Todo indivíduo, consciência, possuí um núcleo saudável capaz de se perceber e expandir, tal núcleo pode ser identificado como parte da psique humana. A parte mais atrelada à alma (atma), ao Self, a essência do Ser, sempre plena de si, tranquila e em estado de bem aventurança (ananda).
Tendo em vista que o indivíduo, em questão, é manifestação (Prakriti) da consciência cósmica (Purusha). E que, segundo o sutra I de Pratyabhijña Hrdayam, “A consciência, em sua liberdade, causa a realização do universo“; nenhuma opressão, repressão ou exigência padronizada favorece o acesso à essência, o desempenho da potência de cada um, a manifestação autêntica, a reconexão com Purusha.

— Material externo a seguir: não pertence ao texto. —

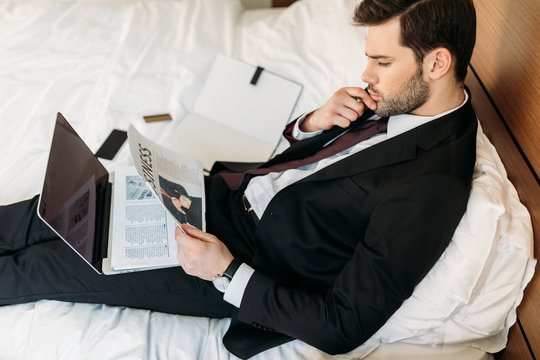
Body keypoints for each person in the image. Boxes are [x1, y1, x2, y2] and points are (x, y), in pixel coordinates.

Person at [0, 0, 477, 358]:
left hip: (236, 260)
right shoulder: (402, 98)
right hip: (213, 197)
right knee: (52, 209)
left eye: (383, 62)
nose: (366, 74)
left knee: (48, 265)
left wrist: (223, 271)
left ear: (436, 63)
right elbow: (311, 170)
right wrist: (311, 124)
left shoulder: (434, 185)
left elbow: (344, 325)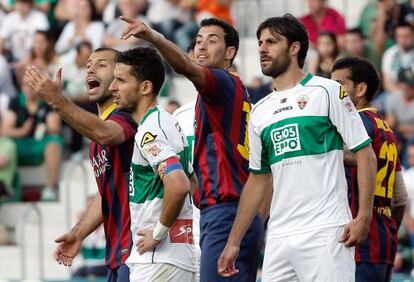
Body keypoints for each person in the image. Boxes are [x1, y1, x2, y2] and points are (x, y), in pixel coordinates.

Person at [217, 14, 377, 282]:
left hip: (325, 229)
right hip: (279, 235)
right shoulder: (259, 111)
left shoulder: (327, 91)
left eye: (272, 41)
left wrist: (364, 216)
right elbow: (258, 179)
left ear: (295, 48)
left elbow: (365, 154)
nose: (262, 48)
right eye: (260, 42)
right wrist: (234, 241)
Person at [120, 16, 264, 282]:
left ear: (230, 52)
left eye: (212, 41)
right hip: (236, 210)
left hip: (225, 210)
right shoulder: (228, 94)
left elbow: (184, 66)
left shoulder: (220, 82)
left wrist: (153, 37)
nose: (201, 47)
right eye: (198, 41)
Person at [24, 47, 137, 281]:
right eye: (88, 65)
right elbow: (106, 192)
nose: (91, 69)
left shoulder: (126, 118)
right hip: (117, 253)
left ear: (119, 77)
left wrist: (56, 100)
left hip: (138, 252)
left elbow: (105, 133)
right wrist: (78, 233)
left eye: (102, 64)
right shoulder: (97, 135)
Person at [109, 47, 196, 281]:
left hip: (158, 259)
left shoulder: (150, 130)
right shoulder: (168, 121)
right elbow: (192, 182)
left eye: (120, 80)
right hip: (178, 256)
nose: (112, 87)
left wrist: (158, 233)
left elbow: (179, 185)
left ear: (145, 87)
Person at [331, 56, 408, 282]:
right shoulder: (387, 130)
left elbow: (359, 158)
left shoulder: (356, 123)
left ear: (361, 88)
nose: (333, 92)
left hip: (357, 244)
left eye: (339, 85)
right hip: (384, 244)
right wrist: (389, 229)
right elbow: (400, 197)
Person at [1, 83, 63, 201]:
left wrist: (44, 128)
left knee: (55, 142)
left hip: (39, 143)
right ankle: (9, 186)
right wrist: (23, 131)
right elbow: (5, 130)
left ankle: (50, 187)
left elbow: (54, 129)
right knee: (6, 145)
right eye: (25, 85)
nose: (28, 88)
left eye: (31, 85)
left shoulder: (47, 100)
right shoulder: (15, 101)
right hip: (20, 144)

A realização do yoga se trata da expansão da consciência e fica impossibilitada quando não há liberdade.
“Não somos todos livres enquanto não formos todos livres.”
É curioso que a liberdade é quase um pré requisito para a libertação (moksha) descrita no yoga, que se trata do estado ilimitado da consciência, que é universo, macro cosmo, Purusha.